El lunes, las autoridades estadounidenses cerraron durante varias horas el tránsito en dirección al norte, así como un carril para peatones en el cruce a fin de instalar más barreras de seguridad, debido a un aviso de que se estaba reuniendo gente en Tijuana para pasar por la fuerza los retenes fronterizos.

“Esperar hasta que un grupo numeroso de personas se congreguen en la frontera e intenten cruzar en forma ilegal sería demasiado tarde para nosotros”, dijo Pete Flores, director de operaciones de campo de la unidad en San Diego de la Oficina de Aduanas y Protección Fronteriza de Estados Unidos (CBP, por sus siglas en inglés).

Quienes participaron en la protesta del domingo se quejaron de que algunos migrantes han tenido un comportamiento agresivo, han insultado a gritos a los agentes de la Patrulla Fronteriza de Estados Unidos, han escalado el muro fronterizo y escenificado riñas en una playa del Pacífico de Tijuana. Personas en Tijuana apedrearon a migrantes en una playa la semana pasada.

Sin embargo, un agente policial de Tijuana, Víctor Coronel, que supervisa la seguridad afuera del complejo deportivo donde permanecen los migrantes, dijo que esos temores se deben a la mala conducta de solo un reducido grupo de migrantes.

“El problema es de las redes sociales repartiendo mala información y las grabaciones de dos o tres migrantes portándose mal, subiendo las bardas, agarrando comida de las tiendas y las palabras del presidente de los Estados Unidos diciendo que no los quiere, ‘son delincuentes, terroristas y pandilleros’”, dijo Coronel, quien señaló que la mayoría son gente pobre que solo busca trabajo.

Coronel expresó confianza en que a medida que pase el tiempo muchos de ellos opten por regresar a su país, o buscar trabajo en México e integrarse en la sociedad.

Lesbia Navarro, de 36 años, permaneció dentro del complejo deportivo con sus cuatro hijos de entre 3 y 16 años mientras escuchaban los gritos e insultos que el domingo les proferían los manifestantes.

“Solo queremos estar aquí un rato mientras vemos cómo ir a los Estados Unidos a trabajar”, afirmó Navarro, de Choloma, Honduras. “No queremos causar daño a nadie”.

Las protestas en Tijuana tienen lugar en medio de un endurecimiento de las posiciones antimigrantes en algunos estados del norte de México.
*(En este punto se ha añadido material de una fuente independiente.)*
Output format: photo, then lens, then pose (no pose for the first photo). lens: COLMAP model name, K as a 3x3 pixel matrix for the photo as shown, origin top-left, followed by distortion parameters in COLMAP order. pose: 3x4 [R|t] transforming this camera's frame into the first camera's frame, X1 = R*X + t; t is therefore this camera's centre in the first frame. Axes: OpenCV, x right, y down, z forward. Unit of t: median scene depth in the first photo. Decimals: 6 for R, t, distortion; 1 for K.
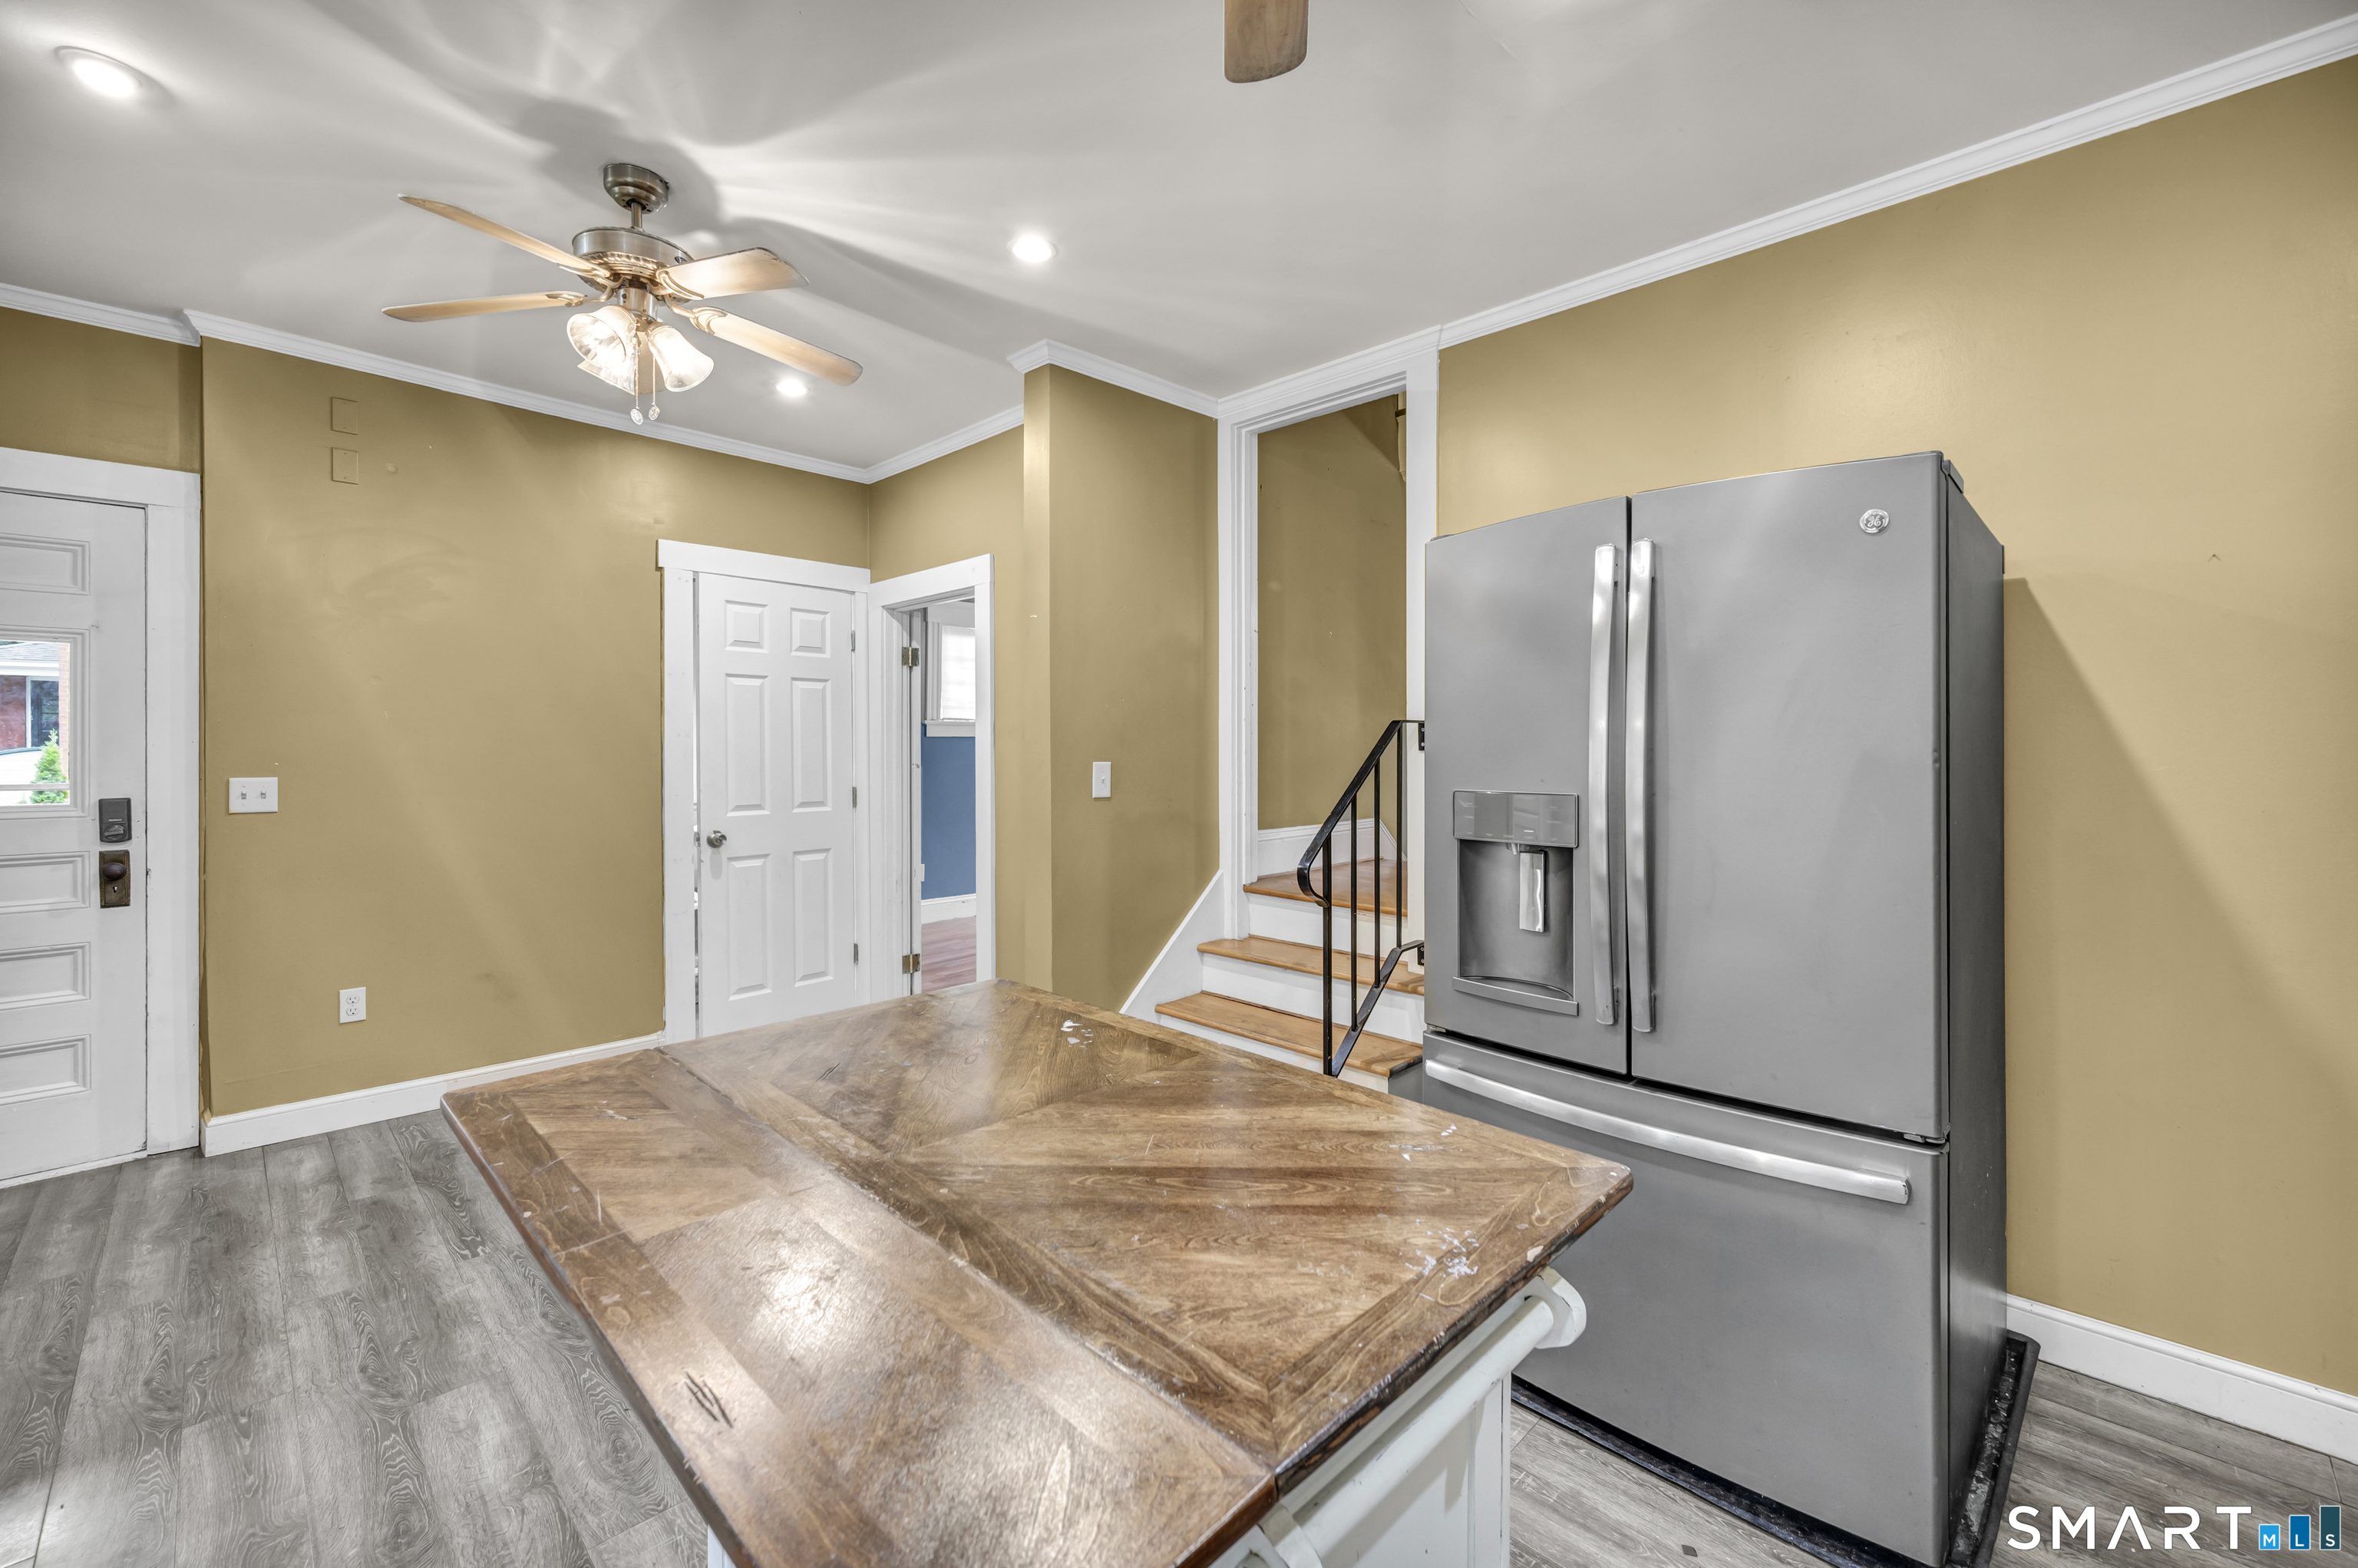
lens RADIAL K [[965.1, 0, 1181.5], [0, 965.1, 767.5], [0, 0, 1]] dist [-0.002149, 0.000251]
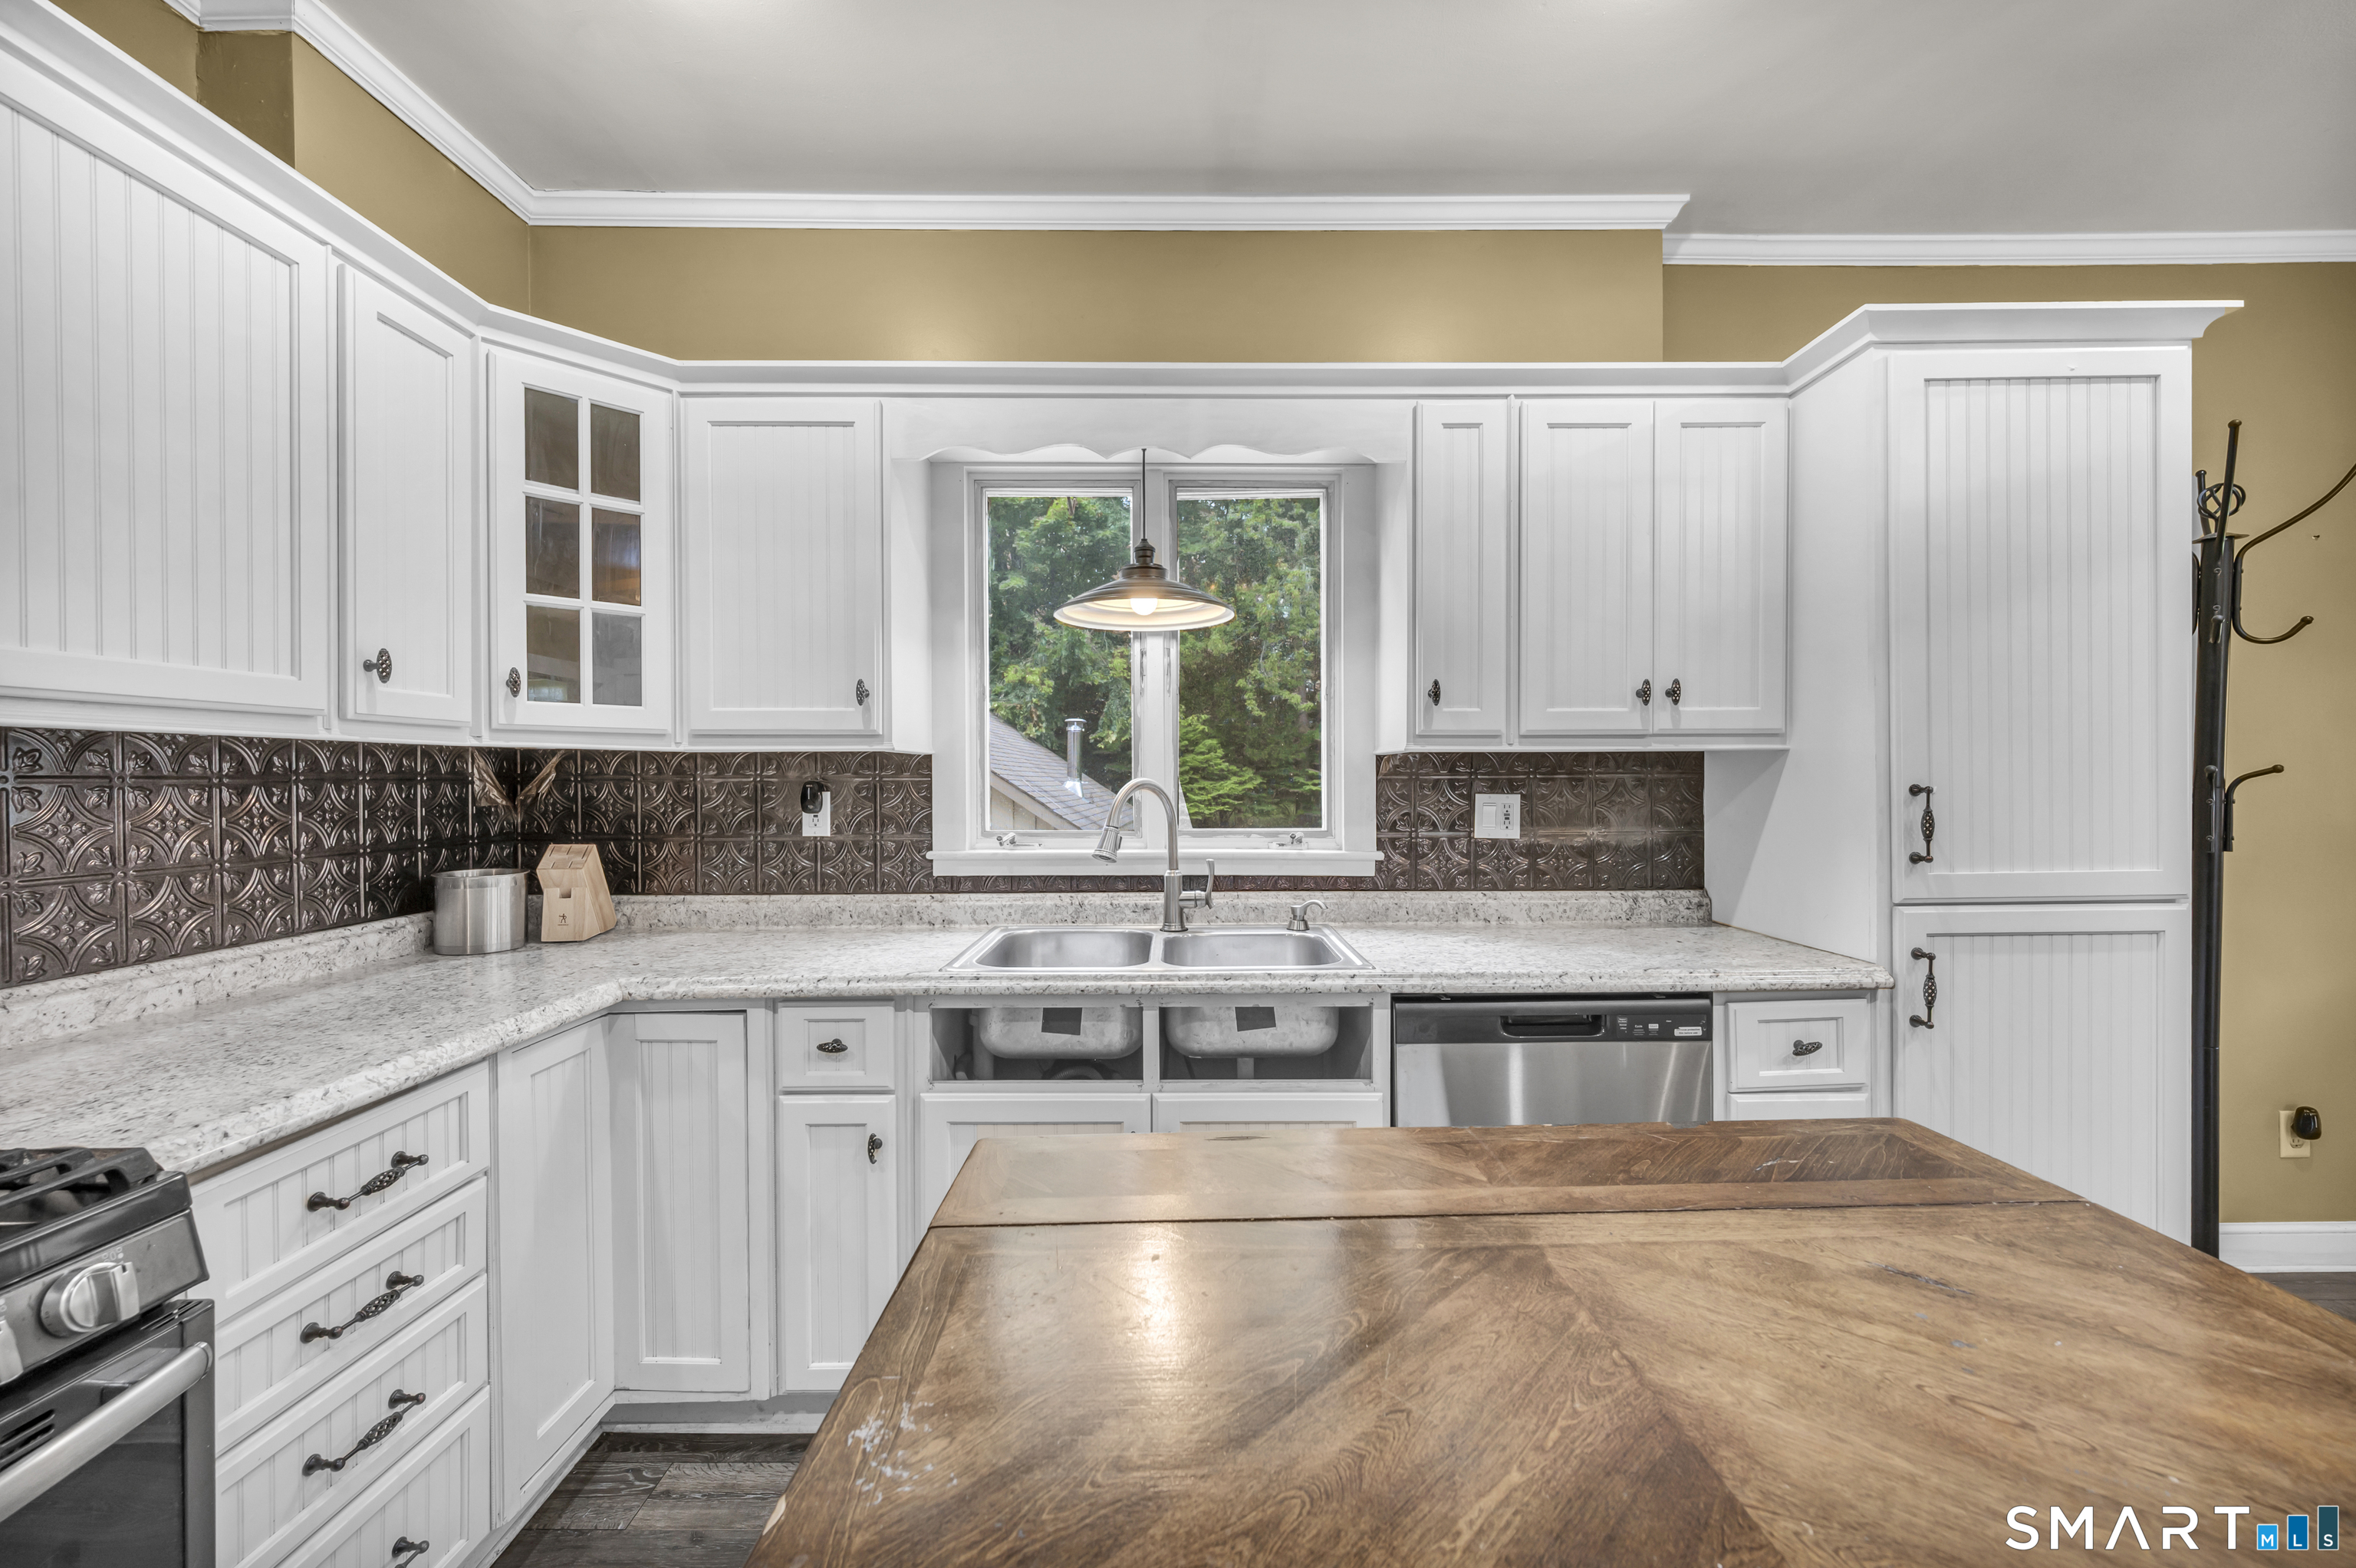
lens RADIAL K [[961.0, 0, 1192.2], [0, 961.0, 784.9], [0, 0, 1]] dist [-0.005422, 0.000138]
pose [[-0.705182, 0.015108, -0.708865, 0.645944], [0.001618, 0.999805, 0.019699, -0.032481], [0.709024, 0.012744, -0.705069, 1.718861]]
En el estado de Jalisco, por donde la caravana pasó en su trayecto a Tijuana, las autoridades dijeron que ya no abrirían más albergues debido a riñas entre los migrantes mismos escenificadas la semana pasada.

En lugar de ello, el estado proporcionará agua, algo de comida y escoltas en nueve puntos a lo largo de la carretera principal a través del estado para asegurar que los migrantes no tengan que detenerse.

El alcalde de Tijuana, Juan Manuel Gastélum, describió la llegada de los migrantes como una “avalancha” que la ciudad no puede atender bien, y calculó que esas personas permanecerán en Tijuana al menos seis meses mientras esperan para presentar sus solicitudes de asilo.

Gastélum ha solicitado al gobierno federal más asistencia para hacer frente a esta oleada debido a que más migrantes continúan dirigiéndose a la frontera de México con Estados Unidos.

Trump manifestó en un tuit su apoyo al alcalde el domingo. Escribió que al igual que Tijuana, “Estados Unidos no está preparado para esta invasión, y no habrá de tolerarla. Están causando delincuencia y grandes problemas en México. ¡Váyanse a su país!”

En un tuit posterior, Trump declaró “Capturar y Liberar es un término obsoleto. Ahora es Capturar y Detener. Los inmigrantes ilegales que intenten ingresar en Estados Unidos, a menudo enarbolando con orgullo la bandera de su nación mientras piden asilo en Estados Unidos, serán detenidos y rechazados”.